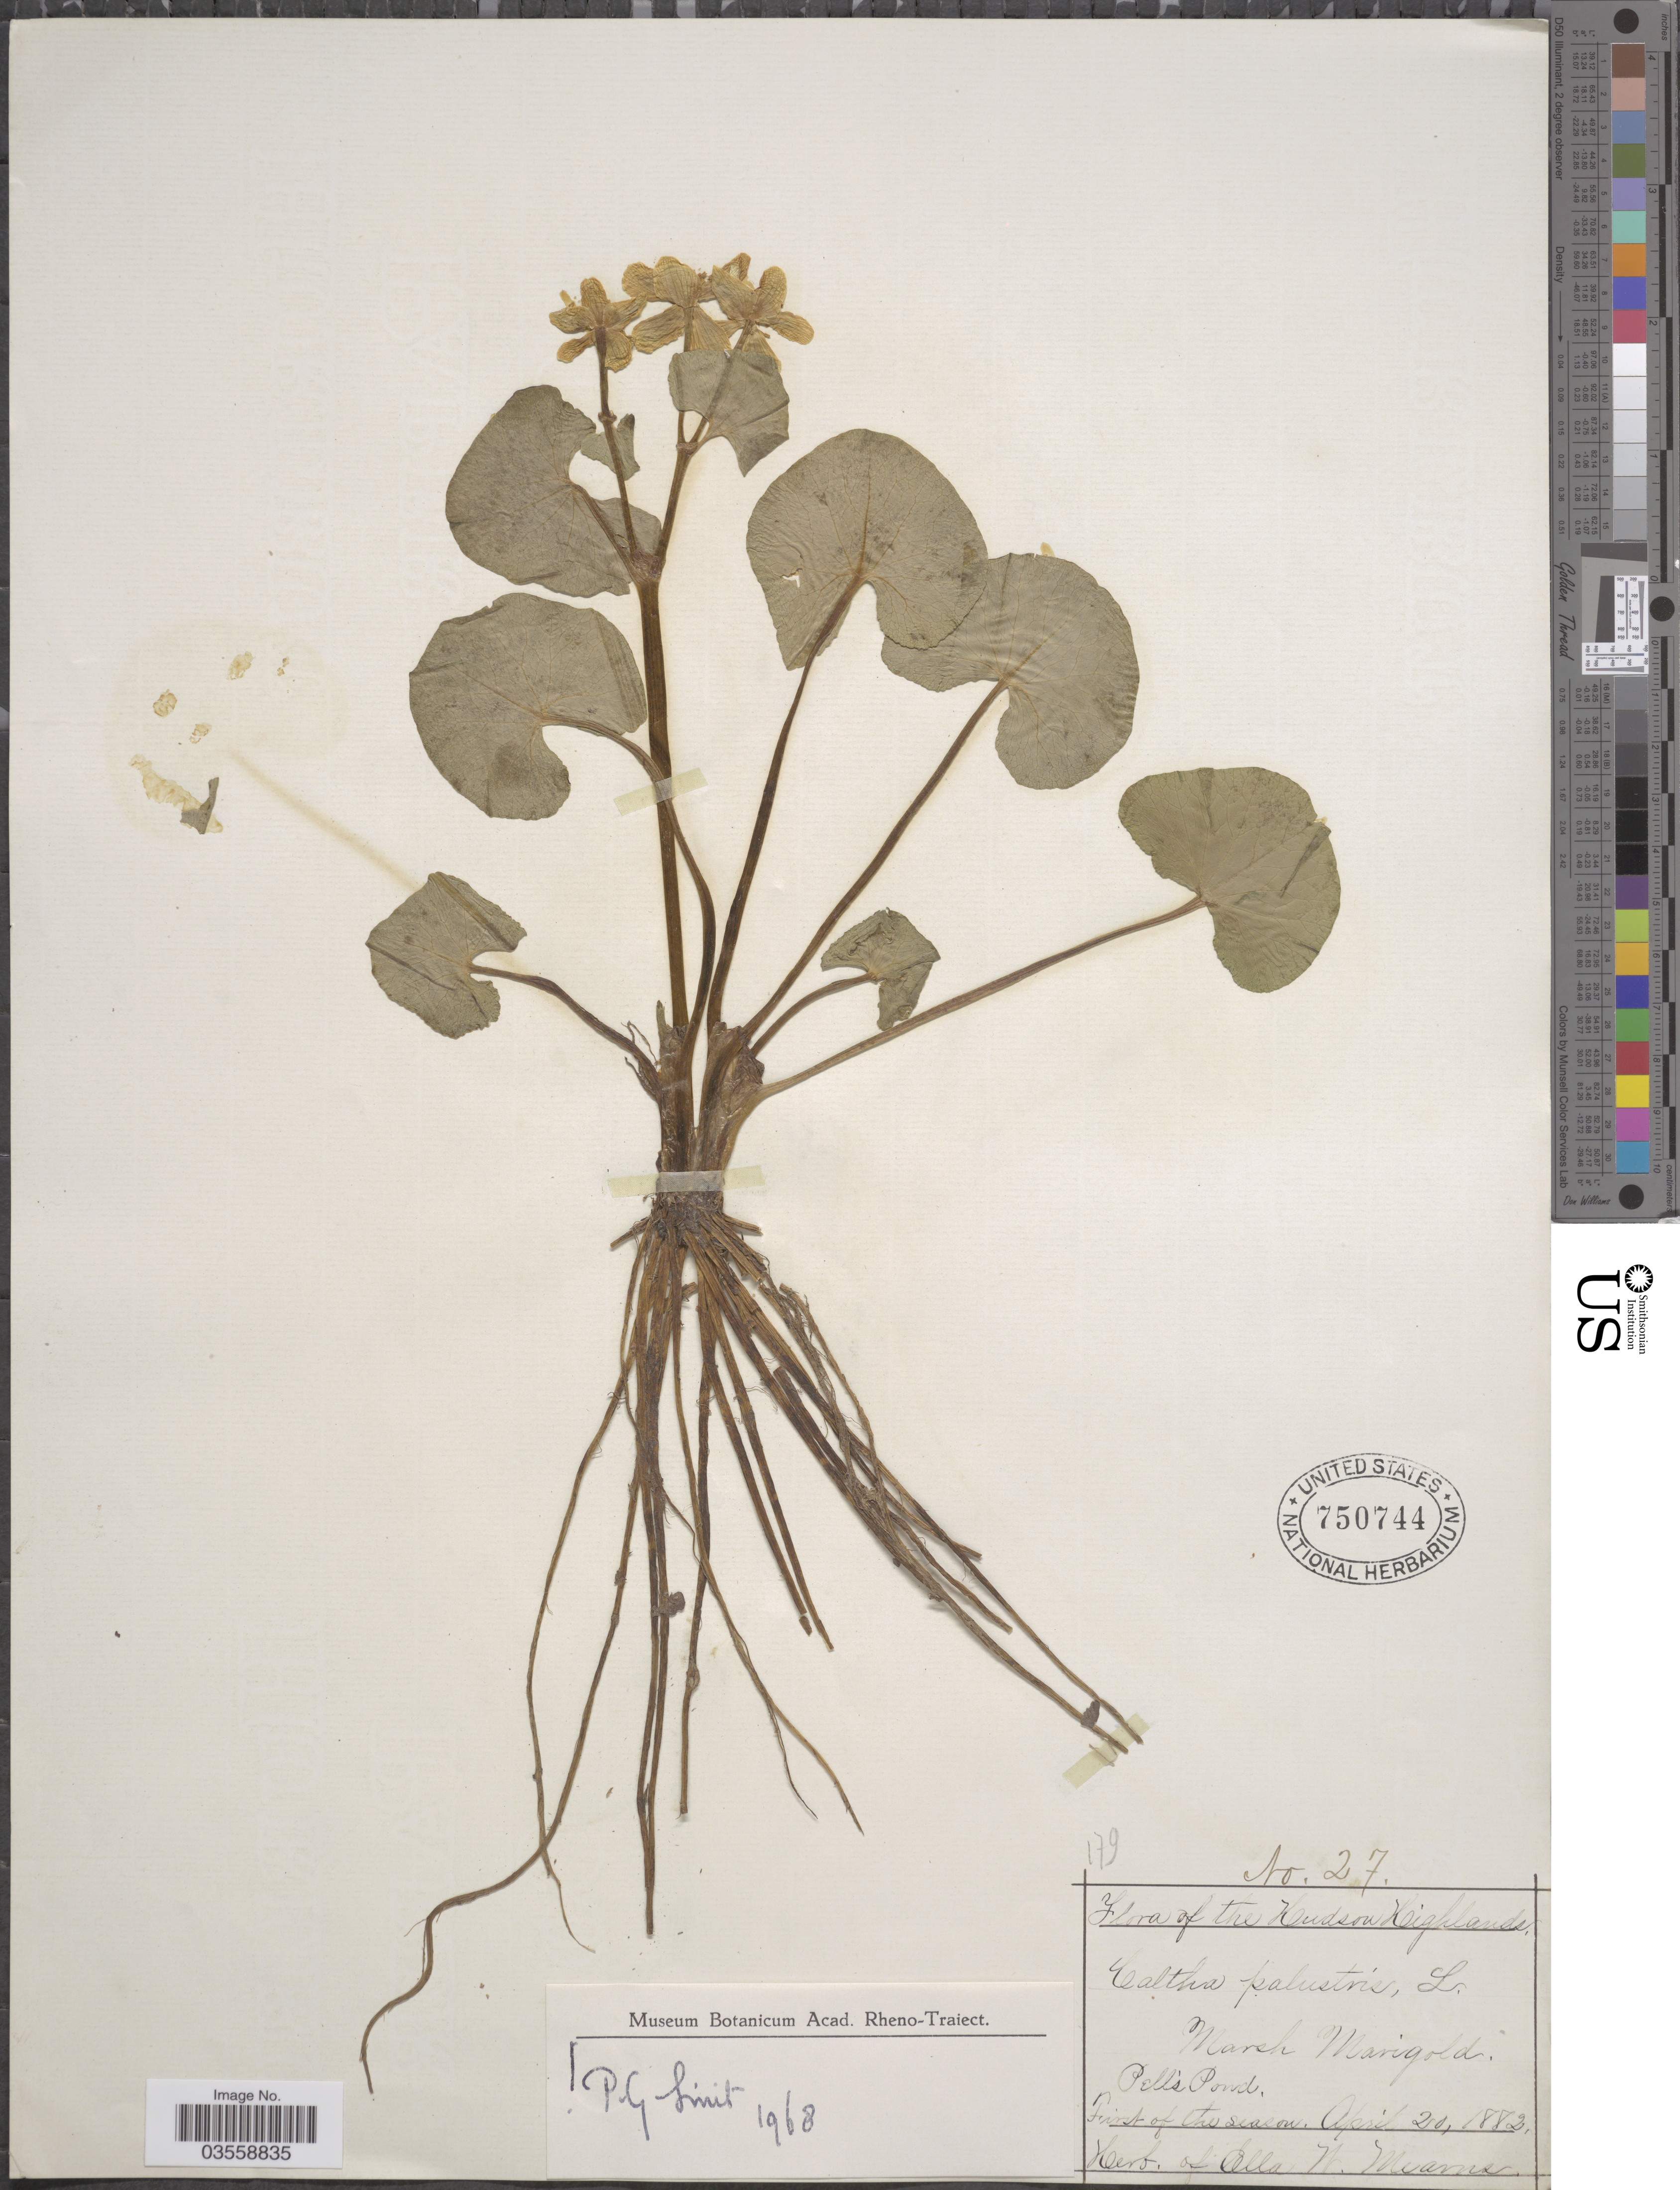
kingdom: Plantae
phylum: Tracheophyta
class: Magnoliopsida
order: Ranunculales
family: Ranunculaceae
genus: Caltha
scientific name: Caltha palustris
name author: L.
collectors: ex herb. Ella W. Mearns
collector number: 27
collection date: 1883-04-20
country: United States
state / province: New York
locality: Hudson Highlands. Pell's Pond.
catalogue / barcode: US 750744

[Task to carry out]
Give back every line of the entries above word for word, omitting the pictures.

[Reply to the exercise]
kingdom: Plantae
phylum: Tracheophyta
class: Magnoliopsida
order: Ranunculales
family: Ranunculaceae
genus: Caltha
scientific name: Caltha palustris
name author: L.
collectors: ex herb. Ella W. Mearns
collector number: 27
collection date: 1883-04-20
country: United States
state / province: New York
locality: Hudson Highlands. Pell's Pond.
catalogue / barcode: US 750744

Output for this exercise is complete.